Adapun, rekomendasi yang dimaksud, pertama adalah mengembangkan kerangka hukum dan tata kelola penempatan PMI PP, terutama melalui ratifikasi ILO C-188 dan CTA 2012. Kemudian, pembentukan standar perburuhan bagi pelaut perikanan migran di tingkat regional, dan implementasi peraturan perundang-undangan yang menjamin pelindungan bagi PMI PP.
Kedua, melakukan penguatan fungsi kelembagaan dan koordinasi lintas instansi dalam rangka melaksanakan tugas terkait pelindungan PMI PP, baik di dalam maupun luar negeri. Ketiga, adalah penguatan posisi tawar PMI PP melalui pengorganisasian, edukasi, dan standardisasi perjanjian kerja.
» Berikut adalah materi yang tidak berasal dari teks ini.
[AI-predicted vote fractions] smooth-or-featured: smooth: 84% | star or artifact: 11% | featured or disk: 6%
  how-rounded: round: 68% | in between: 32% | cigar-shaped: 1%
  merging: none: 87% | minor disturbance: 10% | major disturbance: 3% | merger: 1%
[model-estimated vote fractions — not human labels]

Keempat, melaksanakan perbaikan sistem dan penegakan hukum untuk memberantas pelanggaran sistematis dalam penempatan PMI PP. Langkah-langkah perbaikan antara lain melalui basis data perikanan Indonesia yang terintegrasi untuk mencegah penempatan non-prosedural.
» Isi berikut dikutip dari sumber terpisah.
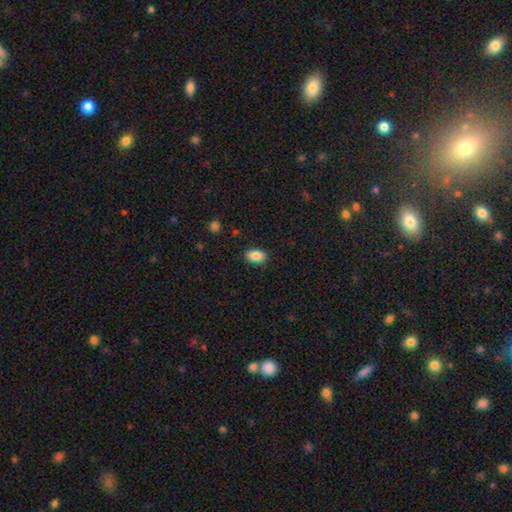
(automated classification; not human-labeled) smooth_or_featured: smooth (p=0.87) [alt: star or artifact p=0.07]
how_rounded: in between (p=0.92) [alt: round p=0.06]
merging: none (p=0.88) [alt: minor disturbance p=0.09]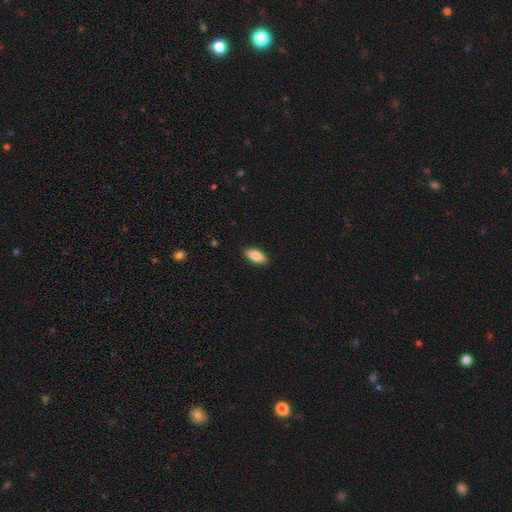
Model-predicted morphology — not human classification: This is clearly a smooth galaxy (86%). How rounded: clearly in between (84%). Merging: clearly none (89%).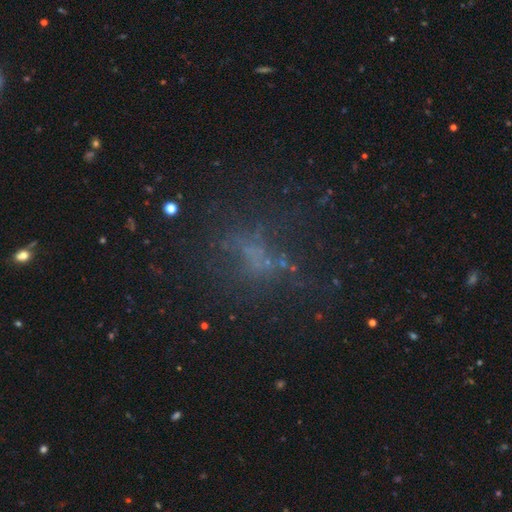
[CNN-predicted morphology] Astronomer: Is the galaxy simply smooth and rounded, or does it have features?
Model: star or artifact — 37% (runner-up: featured or disk, 36%).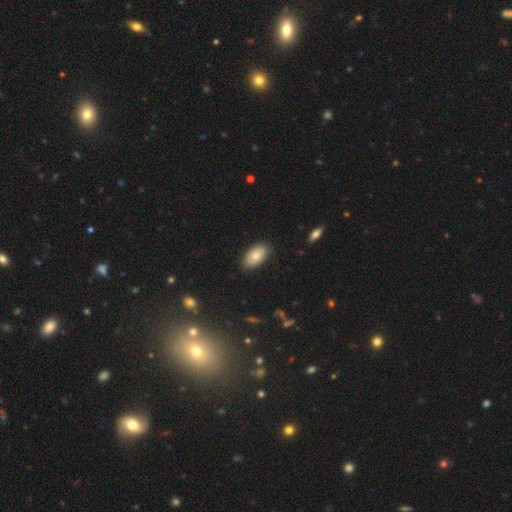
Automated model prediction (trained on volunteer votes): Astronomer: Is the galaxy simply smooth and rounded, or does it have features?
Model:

Selain itu, basis data juga bisa membantu penegakan hukum yang memberi efek jera bagi pelaku penempatan non-prosedural, kerja sama internasional melalui Interpol, dan pelatihan intensif bagi aparat penegak hukum dan hakim terkait hak PMI PP atas restitusi.
Kelima, adalah penguatan transparansi, akses informasi, dan akuntabilitas pelindungan PMI PP melalui digitalisasi informasi, sebagaimana juga didukung oleh Menteri Ketenagakerjaan. Penguatan ini dapat dimulai dengan pengembangan aplikasi PMI PP yang real time dan terintegrasi antar instansi.
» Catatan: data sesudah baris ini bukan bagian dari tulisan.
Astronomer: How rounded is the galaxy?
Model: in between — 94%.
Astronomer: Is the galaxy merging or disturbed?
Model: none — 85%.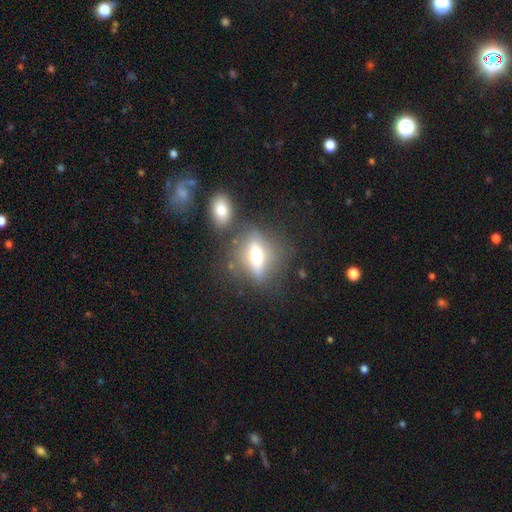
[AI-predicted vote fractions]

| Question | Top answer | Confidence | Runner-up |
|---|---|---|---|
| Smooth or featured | smooth | 47% | featured or disk (41%) |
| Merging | none | 65% | minor disturbance (14%) |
IOJI meyakini, solusi berbasis teknologi digital yang mudah diakses oleh PMI PP dan keluarganya di sepanjang proses migrasi PMI PP, perlu untuk dipertimbangkan oleh Pemerintah, kelompok masyarakat sipil, dan dunia usaha.
Hal itu perlu dilakukan, agar beban biaya remitansi (pengiriman uang dari luar negeri) bisa terwujud menjadi minimum dan transparan. Solusi ini akan mendukung terlaksananya migrasi PMI PP yang aman, adil, teratur dari Indonesia hingga negara tujuan.
baca juga : Rekrutmen Awak Kapal Perikanan Masih Belum Transparan
Mas Achmad Santosa menerangkan, masih minimnya informasi tentang deskripsi kerja dan hak-hak pekerja, serta masih rendahnya tingkat Pendidikan PMI PP, juga menyebabkan mereka terjebak dalam posisi tawar yang tidak seimbang di hadapan pihak perekrut dan pemberi kerja.
“Itu sudah terjadi sejak dari tahap seleksi di Indonesia, sampai penempatan di atas kapal,” ungkap dia.
Tentang rekomendasi yang pertama, Menteri Ketenagakerjaan RI Ida Fauziyah mendeklarasikan janjinya bahwa dia akan mengawal PP 22/2022 saat diaplikasikan di lapangan. Aturan tersebut harus dikawal, karena menjadi bagian dari perbaikan tata kelola penempatan PMI PP.
Untuk itu, dia berjanji akan segera menindaklanjuti segala ketentuan dalam PP 22/2022 melalui penerbitan peraturan menteri. Dia juga mengaku akan memperhatikan setiap rekomendasi yang sudah diajukan oleh IOJI dalam laporan.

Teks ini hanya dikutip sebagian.